I just love little people. Really, I do. Figurines, action figures, models…they all fascinate me. I remember vividly my collection of He-Man and the Masters of the Universe warriors, and their castles and vehicles. It was a vast collection, and I recall it very fondly.
It is packed away in a corner of my parents’ basement now, but I have plans to go through it in the near future and organize it, along with all my other scads of action figures, and my Super Powers figurines, and their ilk. I’ve thought about putting them in the community garage sales that my parents’ neighborhood holds every August, but I honestly don’t know if I can bring myself to do it yet. I still have an emotional attachment to those toys, and a part of me feels disloyal at passing them off to kids who probably won’t appreciate or care for them half as much as I did. Maybe I want to go through them one more time just for the sheer pleasure of holding them in my hands again, and reliving those memories of endless afternoons of enjoyment that they gave me.
I suppose I would be remiss to explain why I am including this post in this blog, when at first glance, it doesn’t look to have anything to do with my own personal artwork and writing. The simple fact is, it has everything to do with my own work. My time spent playing with action figures, making up stories, working out plots and direction of sorts…this all proved to pay off as I reached adulthood and began to write plays and novels and to link my artwork with them. I will admit that I was a real tyrant as a kid when my friends were over and we played together with my miniature empire…my main problem was that my friend(s) didn’t put any thought into the adventures we acted out. They didn’t spend time thinking up plots, or how to use each character to his/her best advantage…they just went at it, usually so roughly that I hollered bloody murder. I didn’t want my figures slammed into each other over and over to simulate battle; I preferred just to pose them and let the battle take place in my mind. And anyway, these toys were my childhood friends as much as Steven, Jason or Adam. I would not allow anyone to abuse them.
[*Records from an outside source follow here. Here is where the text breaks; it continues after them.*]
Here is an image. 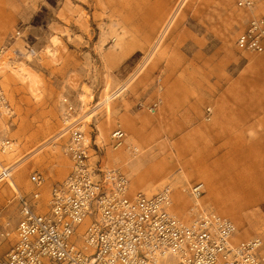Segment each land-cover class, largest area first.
<instances>
[{
    "label": "rangeland",
    "instance_id": "1",
    "mask_svg": "<svg viewBox=\"0 0 264 264\" xmlns=\"http://www.w3.org/2000/svg\"><path fill=\"white\" fill-rule=\"evenodd\" d=\"M252 12L264 14V0ZM250 15L237 0H0V51L21 31L16 47L37 52L21 60L41 80L36 97L12 74L0 75L15 111L0 115V139L19 144L14 161H5V153L0 159L15 168V185L30 192V177L39 172L49 190L69 175V136L49 149L44 142L64 125V98L86 112L89 98L105 97L110 69L109 94L119 89L111 108L91 125L83 120L88 143L102 148V167L109 148L128 156L127 144L115 147L114 135L123 132L151 150L138 191L155 195L186 171L187 192L206 184L205 207L230 217L240 242L264 243V53L246 54L236 45ZM11 56V50L0 56V65ZM159 98L161 109L151 114L145 106ZM89 153L99 159L92 147ZM12 195L11 184L2 183L0 210Z\"/></svg>",
    "mask_w": 264,
    "mask_h": 264
},
{
    "label": "built area",
    "instance_id": "2",
    "mask_svg": "<svg viewBox=\"0 0 264 264\" xmlns=\"http://www.w3.org/2000/svg\"><path fill=\"white\" fill-rule=\"evenodd\" d=\"M258 2L237 0L238 7L251 15L236 45L250 55L264 53V14L252 12ZM21 38V31L11 34L0 56L10 50V59L35 56L33 47H16ZM62 103L60 133L69 136L65 154L71 172L47 192L39 172L30 177V192L11 184L12 198L0 211V251L8 245L0 264H264L261 238L235 242V222L201 204L203 183L188 189L193 199L188 219L171 211L177 190L174 181L155 195L131 192V179L119 168L102 167L101 146L88 143L83 104L70 98ZM162 103L159 98L145 108L157 114ZM9 114H15L14 107L0 83V115ZM114 139L116 148L127 144L129 157L135 155L136 144L123 132ZM11 145L10 140L0 139V154ZM91 147L99 158L96 162ZM11 205L16 208L13 216L6 212Z\"/></svg>",
    "mask_w": 264,
    "mask_h": 264
},
{
    "label": "bare ground",
    "instance_id": "3",
    "mask_svg": "<svg viewBox=\"0 0 264 264\" xmlns=\"http://www.w3.org/2000/svg\"><path fill=\"white\" fill-rule=\"evenodd\" d=\"M165 29L166 27L162 29L161 34L165 33ZM47 53L50 56L55 57V53L53 51L48 50ZM8 73L12 74V76H15L18 80L26 84L31 94L38 97L41 80H40V76L37 74V72L33 69L31 65H29L28 63L22 60L13 63L12 59L9 60V58L7 57L6 59H3V64L0 65V75L5 76L8 75ZM109 73L110 76L105 89V97L102 100H100L98 103L96 101H93L92 97L89 98V109L86 110L87 113L85 120L86 125H91L94 122V118H96L105 109H110L112 106L115 93L109 94L111 92L110 84L113 75L110 69H109ZM118 90L119 89H117V91ZM108 123L111 129L113 123L112 117H109ZM98 132L101 138L106 137L105 132L102 128H99ZM63 136H64L63 133H60V131H58L56 134L52 135L47 141L44 142L45 147L48 149L53 147L60 140L66 137ZM136 143H138L137 140ZM135 148H136L135 155H133L132 157H129L130 155L129 150H127L128 156L126 157V152H124V150L121 149L114 151L111 148H109L102 157L103 164L107 166L105 168H115L112 166H121L124 170V173L128 174L134 179V186L131 188V192H137L138 190L142 189L139 178H137V176L139 177V174L145 165V161H146L145 156H147V154L151 151L149 149L148 151L145 149L147 148L146 145L144 147L138 144L135 145ZM18 153H19V144L15 142L9 150L5 151L4 160L7 162L14 161L16 157H18ZM149 155L151 156L150 153ZM12 167L7 166L3 161H1L0 185L5 182L10 183L12 185L15 184L13 178V173H14L13 169L15 168ZM10 169L13 171L11 172ZM1 174H3V176H1ZM191 174L194 175L196 174V172L194 171ZM190 181H191V177L186 171L180 172L179 178L174 181L177 190L173 196L174 204L171 208V211H173L180 218L182 216L189 218L190 216L189 210L193 203V199L189 196L187 192V184H189ZM45 191L47 192L48 190ZM200 202L201 204L205 205L204 197L201 199ZM235 242H240V236L235 237Z\"/></svg>",
    "mask_w": 264,
    "mask_h": 264
},
{
    "label": "crops",
    "instance_id": "4",
    "mask_svg": "<svg viewBox=\"0 0 264 264\" xmlns=\"http://www.w3.org/2000/svg\"><path fill=\"white\" fill-rule=\"evenodd\" d=\"M3 57V56H2ZM12 57V56H11ZM204 194H205V190H206V184L204 185ZM10 207V206H9ZM8 207V209L6 210V212H9V209H11V208H9ZM207 208V207H206ZM2 210V209H1ZM0 210V211H1ZM213 212V211H212ZM249 240V239H248ZM246 241V240H245ZM7 248H8V245H5L2 249H1V251H0V256H2L6 251H7Z\"/></svg>",
    "mask_w": 264,
    "mask_h": 264
}]
</instances>
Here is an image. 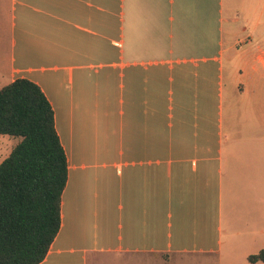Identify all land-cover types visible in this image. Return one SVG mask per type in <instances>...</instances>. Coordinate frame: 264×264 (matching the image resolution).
<instances>
[{"label": "crops", "instance_id": "obj_1", "mask_svg": "<svg viewBox=\"0 0 264 264\" xmlns=\"http://www.w3.org/2000/svg\"><path fill=\"white\" fill-rule=\"evenodd\" d=\"M17 79L47 97L68 160L40 264H264L248 260L264 250V0H0V88Z\"/></svg>", "mask_w": 264, "mask_h": 264}, {"label": "trees", "instance_id": "obj_2", "mask_svg": "<svg viewBox=\"0 0 264 264\" xmlns=\"http://www.w3.org/2000/svg\"><path fill=\"white\" fill-rule=\"evenodd\" d=\"M0 135L20 140L0 164V264H40L60 231L68 160L38 85L0 90ZM248 260L264 262V250Z\"/></svg>", "mask_w": 264, "mask_h": 264}, {"label": "rangeland", "instance_id": "obj_3", "mask_svg": "<svg viewBox=\"0 0 264 264\" xmlns=\"http://www.w3.org/2000/svg\"><path fill=\"white\" fill-rule=\"evenodd\" d=\"M252 64V62H251ZM227 67H231V63L227 64ZM251 67L248 65H241V70L244 72H251ZM229 68V75L232 73V69ZM251 74V73H250ZM2 89V88H0ZM227 93L239 97L240 86L238 82L229 81L227 83ZM242 113V112H241ZM238 118V117H237ZM250 118L247 116L240 117V122L244 124L243 137H255L260 135L264 137V130L260 129V134L252 132L250 128ZM231 128H227V132L230 134ZM5 139H0V163L4 161L11 153L13 146L12 142L19 141V138H10L4 135ZM12 140V141H10ZM264 145V142H263ZM242 224V223H241ZM90 264H224L220 261V258L213 256H174L160 255V254H143V255H126V254H101L90 262Z\"/></svg>", "mask_w": 264, "mask_h": 264}]
</instances>
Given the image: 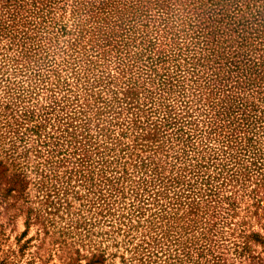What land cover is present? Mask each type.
<instances>
[{
	"label": "rangeland",
	"instance_id": "obj_1",
	"mask_svg": "<svg viewBox=\"0 0 264 264\" xmlns=\"http://www.w3.org/2000/svg\"><path fill=\"white\" fill-rule=\"evenodd\" d=\"M64 5L55 4L31 33L24 50H32L24 57L0 43V264H264V178L246 168L253 147L264 150V134H250L255 145L235 159L240 163L224 165L227 146L203 130V101L188 86L190 76L178 87L175 79L165 84L166 63L138 62L139 69L132 65L118 74L114 61L90 62L84 47L98 40V25L86 31L76 9ZM119 5L123 15L133 13ZM151 28L140 27L136 34L146 36L128 45V54L156 57ZM77 58L82 66L89 61L88 76L95 78L87 89L90 110L72 115L80 127L70 124V142L44 146L26 130V111L72 95ZM147 74L154 79L149 90ZM183 89L189 95L182 97ZM151 100L161 112L168 104L176 111L190 104L183 138L190 136L195 147L186 164L202 155L216 193L171 182L178 140L171 127L142 128L155 118L147 108ZM81 155L86 162L76 167ZM155 162L161 179L148 175ZM231 166L240 172L224 183Z\"/></svg>",
	"mask_w": 264,
	"mask_h": 264
},
{
	"label": "trees",
	"instance_id": "obj_2",
	"mask_svg": "<svg viewBox=\"0 0 264 264\" xmlns=\"http://www.w3.org/2000/svg\"><path fill=\"white\" fill-rule=\"evenodd\" d=\"M61 1L65 2V8L71 4L76 9L81 24H88V28H84L86 31H93V24L98 25V40H90L84 47L93 57L90 62L100 57L105 58L107 63L114 61L118 74L132 65H137L139 69L138 62L151 61L150 66L154 60L160 63L159 66L166 63L168 67L163 73L165 84L173 83L175 79L178 87L187 85L186 80L190 76L188 86L194 89L196 98L203 101L200 107L206 117V129L203 130L210 138L221 140L227 149H235L233 152L222 147L224 165L231 161L236 164L238 161L235 159L243 151H249L248 146L255 145L250 134H264V108L258 109L259 102L264 99V0H99L97 3L96 0H73L70 3L68 0H0V43L6 41L9 47H15L19 56L27 55L32 50H24L32 38L31 33L38 30V24L45 21L46 14ZM119 4L123 12L130 8L133 13L123 15L122 11L115 9L120 7ZM141 26L152 27L155 38L152 44L157 43L154 59L153 55L144 59L141 55L128 54V45L146 36L144 33L136 34ZM132 57L134 61L130 62ZM8 58L11 59V56ZM76 63L72 69L75 79L72 81L75 88L70 91L72 95L65 98L54 96L44 108L35 106L26 111L29 123L26 130L35 133L44 146L58 145L63 139L70 142V124L74 130L80 127V121L73 124L72 115L79 112L85 115L90 110L87 89L95 78L88 76L90 67L87 64L82 66L80 58ZM81 68L86 71H81ZM153 71L158 72L156 65ZM145 80L149 84L145 88L149 90L154 79L147 74ZM169 89L171 86L165 90ZM180 95L185 97L189 93L183 89ZM149 103L148 111L155 118L152 122L147 119L142 128L150 127V123L157 131L171 127L172 135L178 140L175 145L179 149L172 155L174 161L169 162L171 182L184 184V189L189 192L196 191L198 186L207 191V195L215 192L211 188L210 177L204 175L206 165L201 162L202 155L197 154L190 166L186 164L191 157L187 153L195 147L188 136L189 131L188 137L183 138L186 131L183 123L190 122L185 118L190 104H185L180 111L168 104L165 112H161L155 108L154 100ZM132 118L126 113V119ZM149 132L156 135L154 130ZM254 147L248 153L250 157L246 168L256 170L264 178V150ZM75 149L71 148L70 154L75 153L72 151ZM195 151L198 152V149ZM82 159L81 155L73 164L77 167ZM228 171H231L230 174L223 175L224 183L227 178L230 180L239 174L240 169L231 166ZM148 175L161 179L156 162Z\"/></svg>",
	"mask_w": 264,
	"mask_h": 264
}]
</instances>
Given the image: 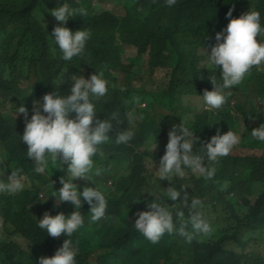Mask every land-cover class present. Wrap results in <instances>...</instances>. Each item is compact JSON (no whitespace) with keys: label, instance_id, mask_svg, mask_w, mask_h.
Returning a JSON list of instances; mask_svg holds the SVG:
<instances>
[{"label":"trees","instance_id":"trees-1","mask_svg":"<svg viewBox=\"0 0 264 264\" xmlns=\"http://www.w3.org/2000/svg\"><path fill=\"white\" fill-rule=\"evenodd\" d=\"M62 3L74 9L76 2L0 0V147L10 157L9 166L25 165L29 182V190L22 196L11 198L0 193V219L4 222L0 228V264H38V258L54 254L64 238L76 249V264H264V254L245 250L238 238L240 233L257 234L264 247V155L260 153L261 146L242 144V148L233 147L226 156L218 158L222 163L218 169H227L225 174L218 171L226 182L221 194L232 190L236 197L234 202L228 200V195L219 199L218 211L214 208L216 205L212 206L208 213L210 236L206 241H195L194 235L189 241L173 231L171 234L165 232L156 243H151L133 226L134 207L143 200L145 186L158 180L154 174L165 150L167 132L182 121L180 114L184 104L178 103V97H202L205 89L213 87L210 76L220 82V69L198 65V48H211L216 42L215 32L228 23L230 17L226 13L229 9L232 17L257 10L264 25V0H176L171 7L164 0H124L123 11L118 16L103 13V10L83 17L77 14L68 18L64 26L72 31L86 28L91 36L83 53L70 61L61 58L58 45L50 36L52 28L60 22H51V19L44 22L43 17L48 14L51 18L50 10ZM115 30L118 32L114 35ZM126 45L135 47L143 61L142 71L134 72L131 63L123 61L121 54ZM97 70L108 80L109 87L103 97L93 101L95 115L103 119L116 112L120 122L113 120L109 140L100 145L102 155L93 157L94 167L100 168V173L90 174L92 181L81 179L106 193L107 207L103 217L91 221V213L82 200V226L70 237L63 234L51 237L37 227L36 219L46 210L53 215L61 211L68 214L74 206L67 201L57 203L58 198L56 202L50 196L53 189L61 186L59 177L64 175L63 168L50 166V176L47 171L34 172L33 162L26 157V145L20 139L24 129L23 114L16 112V108L23 104L30 116L33 101L40 100L44 93L56 91L67 95L73 75L85 76ZM245 77L248 82L246 78L235 85L225 102L226 106L234 102L233 108L242 113L245 129L242 140L250 137L256 142L258 140L251 136L254 126L248 120V113L255 119L253 103L260 101V105H264V63L251 67ZM132 82L140 86L133 88ZM228 109H231L230 120L236 121L232 108ZM194 110L193 151L199 152L217 129L221 133L232 129V125L223 126L219 109ZM157 111L163 112L156 116ZM128 113L140 117L135 124L136 120L128 124ZM69 115L74 116V113ZM129 126L135 129L133 138L127 143L116 144L115 134ZM148 135L152 142L150 148L145 143ZM140 146L143 150H138ZM208 164L205 161V165ZM242 165L247 166L244 174L241 173ZM108 166L121 168L117 177L107 170ZM194 179V173L188 169L177 179L176 189L181 195L187 193L189 201L205 193L200 181L204 178L189 182ZM49 180L54 182L53 189L49 187ZM82 182H74L78 191L82 189ZM255 186H259L256 192ZM165 187L166 183L162 182L152 193L165 204H174V212L187 209L179 199L170 200ZM39 193L45 198L43 205L33 202ZM238 198L243 206L236 203ZM245 212L247 218H243ZM213 216L220 217L223 225L213 228ZM189 230L186 226L185 231ZM11 235L22 239L30 250L10 240ZM238 246L239 249H235Z\"/></svg>","mask_w":264,"mask_h":264},{"label":"clouds","instance_id":"clouds-1","mask_svg":"<svg viewBox=\"0 0 264 264\" xmlns=\"http://www.w3.org/2000/svg\"><path fill=\"white\" fill-rule=\"evenodd\" d=\"M164 2L171 7L176 0H164ZM88 3L92 4L93 1L88 0ZM116 4L120 6V12H115L100 2L103 13L118 16L123 11L124 0ZM50 12L55 20L60 22L52 28L51 39L58 45L61 58L70 61L74 56L83 53L91 33L86 28L72 31L64 26V22L77 14L83 17L87 11L83 7L75 10L66 3H62L52 8ZM226 16L230 17L228 23L223 29L215 32L216 42L211 45L210 52H207L208 61L214 68L219 66L221 73L219 83L214 76L209 77L213 87L211 90L205 89L202 94L205 105L203 108L206 107L209 110H220L221 106L226 105L225 101L229 93L225 89L238 85L251 67L264 63V25L261 24L259 11L248 10L239 16L232 17L231 9H229ZM117 32L115 30L114 35ZM71 79L73 83L67 95H60L56 91L44 93L40 100L33 101L30 116L23 104L16 108V112L23 114L24 129L20 139L26 145V157L33 162L34 172L46 173L50 166L63 168L64 175L59 177L61 186L57 190L53 189L54 182L49 180V187L53 189L50 196L55 198L56 202L58 198L57 203L67 201L74 206L68 214L61 211L53 215L46 210L39 219H36L37 227L51 237L61 234L64 237H70L82 226L84 223L80 211L82 200L85 201V209L91 213V221L104 216L107 207L104 196L106 193L81 180L79 182H82L83 186L78 191L74 178H87L92 181L90 174L100 173V168L94 167L93 157L102 154L100 145L109 140L113 120L120 122L116 112L103 119L95 115L93 101L103 97L109 87V82L101 71L97 70L89 74L87 78L83 75H73ZM121 91H124L123 87ZM70 113H74V116H70ZM248 116L251 117V119L248 117V120L252 123L254 115L248 113ZM236 117L235 122L238 126L234 123L232 129H226L227 131L223 133L217 129L216 133L199 148V152L193 151V131L182 123L173 125L168 130L165 150L156 167L158 180L154 188L158 190L162 182H165L166 196L174 202L179 199L181 205L187 207L186 218L183 219L185 213L182 210L178 209L174 212L173 204H165L154 193L147 191L154 199L148 200L147 205L141 206L139 210L137 205L134 207L133 226L149 242L156 243L165 232L171 234L173 231L185 236L189 241L193 235L197 237L195 241H206L209 238V216L208 213L201 214L199 208L201 201L197 198L189 201L187 193L181 195V191L171 187L170 184L174 176L183 177L185 169L193 172L195 179L211 178L215 172V168L211 166L212 162L226 156L233 147L242 148L244 119L237 115ZM127 118L128 124L131 125L140 117L128 113ZM252 125L254 127L251 129V136L258 141H264V123L258 127H255L253 123ZM239 126L241 128H238ZM134 134L133 127H125L115 134L114 142L127 143ZM205 160L209 162L207 166ZM9 161L10 157L0 147V193H6L11 198H15L29 190L26 183L28 182L27 171L23 164L9 166ZM219 170L222 169H218L215 174L217 180L215 187L218 182L220 185L226 184L225 177L218 175ZM222 171L226 173L227 169ZM195 173H198L200 177L196 178ZM232 175L234 176V172ZM204 180L200 179L203 185ZM218 191L221 194L222 190ZM226 195L234 196L235 193L231 190L221 194L219 199ZM236 203L243 206L239 198ZM144 206L146 207L143 209ZM247 217L245 212L243 218ZM0 225H4L3 219H0ZM186 226L191 227L189 232L185 231ZM75 256L76 249L72 242L64 238L54 254L40 256L38 264H76Z\"/></svg>","mask_w":264,"mask_h":264},{"label":"rangeland","instance_id":"rangeland-1","mask_svg":"<svg viewBox=\"0 0 264 264\" xmlns=\"http://www.w3.org/2000/svg\"><path fill=\"white\" fill-rule=\"evenodd\" d=\"M92 1H93V3L89 4L88 0H83V1L75 0L76 3H75V8L74 9L78 10L79 8L83 7V8L86 9L87 14H89V13H99V12L102 11V8H101V5H100V2H101L103 6H107V7L111 8L115 12H120L121 11L120 6H118L116 4V3H120L121 0H92ZM43 17H44V22H48V21H50V19H51V22H56V20L52 16V14H51V18L48 16V14H43ZM123 49H124V50H122L123 53L121 54V57H122L123 61L131 63L132 70L134 72L142 71L143 70V68H142L143 61H142L141 57L136 53L135 47L126 45V46H123ZM198 50H199V55H200L198 65L200 67H205V68H208V67L214 68L210 64V62L208 61L207 52H210V48L199 47ZM173 62H174V60H173ZM215 69H220V68H219V66H216ZM249 75H251V73L248 74V76ZM88 76H89V74L86 73V75L84 77L87 78ZM246 78H247V80H246V83H247L248 82V77H244L243 81H245ZM249 81H251V79ZM131 86L133 88H138L140 86V83L132 82ZM234 87L235 86H232V87H230L228 89H225V91L228 93V92L232 91V89ZM182 102H183L184 105L182 106V112L180 114V117L182 118L181 123L184 126H186L187 128H189V130L191 131V123H192V120H193V115L195 113L194 108H197L199 110V109L203 108V106H205L204 102H203V98L201 97V95L186 96V98H184V99L180 98V96H179L178 97V103L181 104ZM233 103L234 102H231L230 104H227V106L223 105L220 108V111H221L220 121L223 122V126H225V125L231 126L232 125V128H233V124L234 123H236V125L238 126V124H237V122H235V120L234 121L230 120L229 114L231 113V109H228V107L232 108V114L237 115L239 117H242L241 111H238V110L233 108V105H232ZM142 105H144V104L142 103ZM253 106H254V110H255V119L252 120V123L253 124H258V123L264 122V119H263L264 118V105H260V101H257V102L253 103ZM160 112H163V111H157L156 114H158ZM159 115L160 114H158L156 116H159ZM248 117L251 119L250 116H248ZM137 121L138 120H136L133 124H135ZM238 128H241V126H239ZM219 131H220V129H219ZM145 143L148 146V148H150L152 146V142H150V136L149 135L145 139ZM242 143L245 144V145H251V146H254V147L255 146H261L262 147V154L264 155V141L253 142L252 138L246 137V138H244L242 140ZM138 150H143V146L138 147ZM100 155H102V154H100ZM102 157L105 158L106 155H103ZM211 166L215 168L214 175L211 178H207V179L205 178V180H204L205 181V184H204L205 193L198 198L201 201V204L199 206L201 214L209 213L211 211L213 205L217 206V207L216 206L214 207L216 209V211H218L220 209L221 204L219 203L218 199L221 197V194H220V192L218 190H224L225 189L224 184L220 185L219 182L216 185L217 188L215 187V182L217 181L216 177H215V174H216L218 168H220L222 166V163L220 161H215V162H212ZM120 169H121L120 167H116V168H111V166L107 167V170H109L112 174H115L116 177L118 176L117 173H118V170H120ZM241 169H242L241 173L244 174L247 171V166L246 165H242ZM223 173H224V171H223ZM47 174L50 176L49 170H47ZM242 174H241V176H242ZM154 175L157 176V173L155 172ZM195 175H196V178L200 177V175L198 173H195ZM79 179L82 181L81 178H79ZM79 179L75 180V182L76 181L79 182L80 181ZM177 179H178V177H175V176L173 177V181L170 184L171 187L176 188V184L178 183ZM165 180L167 182H169V180H167V179H165ZM26 183H27V186H29V183L28 182H26ZM156 185H157V182L154 180L151 183V185L150 186L148 185V187L144 190V192H143V201H140L139 203H137V209L138 210H139V208L141 206L147 205V201L148 200L153 199V196L150 195L147 191H151L152 192V189ZM189 189H190V187L187 188L186 190L188 191ZM258 189H259V186H255L254 191L256 192ZM254 191H252V192L254 193ZM231 194H233V193H231ZM38 195L39 196L37 198H33V202H38L41 205H43V203H44L43 199H45V198L43 196H41L40 193ZM235 197H236L235 195L234 196H227V198H228V200L230 202H234L235 201ZM39 200H43V201H39ZM186 210L187 209L183 210V212L185 213V216H184L183 219L186 218ZM220 225H223V222H222L221 218L217 217V216H213L211 218V226L212 227L213 226L217 227V226H220ZM0 228H2L1 225H0ZM14 236L15 235H11L9 237V239L12 240V241L15 240L23 248H25L28 251L30 250V246L28 244H26L22 239L20 240V239L14 237ZM238 238L240 239V242L243 244V247L245 248V250H247V249L248 250H255L257 252V254H260V255L264 254L263 242L258 239L257 234H254V233H251V232L240 233V234H238ZM239 247L240 246L235 247V249H239ZM34 255L39 257V254L37 252H34Z\"/></svg>","mask_w":264,"mask_h":264}]
</instances>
Gradually, as was to be expected, I set aside the He-Man figures and the castles and the Super Powers and their company when I started to grow up. But my passion for little people far from waned. On the contrary, I became interested in creating my own miniature worlds by drawing characters I either made up, or admired from various movies or books I enjoyed. I spent my adolescence and early youth making paper dolls rather than dating or partying or sneaking out at night to TP my neighbors’ houses with friends. This didn’t help me then, socially, but as I look at my life now, I can see exactly how much good it did me in the long run.
Today, I am a passionate designer/sculptor of the miniature personage, and of environments for them. Some of my best friends nowadays are Sculpy, cardboard and toothpicks. I can literally lose hours at a time as I work to realize my vision of a character I have thought up, a set for a story I am writing.
My love for the performing arts…for drama and old movies, especially thrillers and mysteries…is the thread which ties all of my creative work together. The three-dimensional stagings are my writing brought to life, and they form a drama to be photographed and included throughout the play, novel, etc., that they represent, to enhance it. I will admit that I’ve never yet run across any other work that is quite like what I do.
This morning, I shopped on Ebay for miniature model people to use as “extras” and minor supporting characters in my dramatic dioramas. I wound up investing in 250 little figures…two hundred unpainted…and I can’t wait for the day when I open my mailbox to find them there. Two hundred and fifty tiny doses of inspiration are on their way to me, from China, no less.